I live in a ‘hotspot’, does it mean I cannot move out of my house?

Not necessarily. Each ‘hotspot’ will further be divided into containment zones.

A containment zone is generally divided into sectors with a maximum of 50 houses each.

“In these containment zones..there shall be strict perimeter control in the area of the containment zones to ensure that there is no unchecked inward/outward movement of population from these zones except for maintaining essential services (including medical emergencies and law and order related duties) and government business continuity,” they said.

Will there be some relaxation of lockdown in containment zone post 20 April?

No, the “select activities and services” which will be allowed in parts of the country post 20 April will not be applicable to containment zones.

However, in parts of the ‘hotspot’ district which are not containment zones, these select activities will be allowed.

How do I know if my locality or street is a containment zone?

Containment zones are expected to be demarcated by states/union territories and district administration. More clarity is expected on this by 20 April. Watch this space for more details.


I live in a locality which has been declared as a containment region. What do I need to know?

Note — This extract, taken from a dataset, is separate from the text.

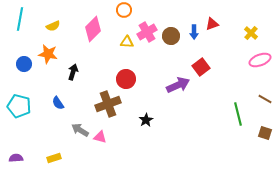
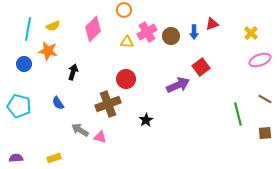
cyan line: moved 8 px right, 10 px down
orange star: moved 3 px up
brown square: rotated 24 degrees counterclockwise
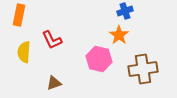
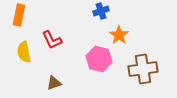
blue cross: moved 24 px left
yellow semicircle: rotated 15 degrees counterclockwise
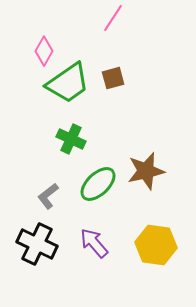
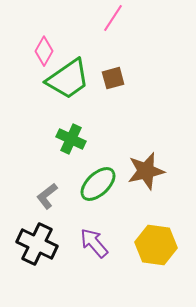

Here are the things you need to keep in mind if you live in a sealed region, according to Uttar Pradesh Chief Secretary RK Tiwari. Similar rules apply to sealed zones in Delhi and Mumbai as well:

  • In all hotspots, there will be 100 percent home delivery of essential items. This means groceries and vegetables.
  • No one apart from health department officials and those delivering these essential items will be allowed to step out.
  • Strict patrolling will take place.
  • Homes will be scanned and sanitised in these hotspots.
  • Curfew passes which have been distributed will be reviewed. If found that these are not being used for delivery of essential services, they will be revoked.

There are also some rules for things you cannot do if you live in a a sealed locality.

  • You can’t leave the locality, as all the entry and exit points are sealed and barricaded.
  • You can’t visit banks or ATMs.
  • Assembling in groups inside the sealed locality is also not allowed.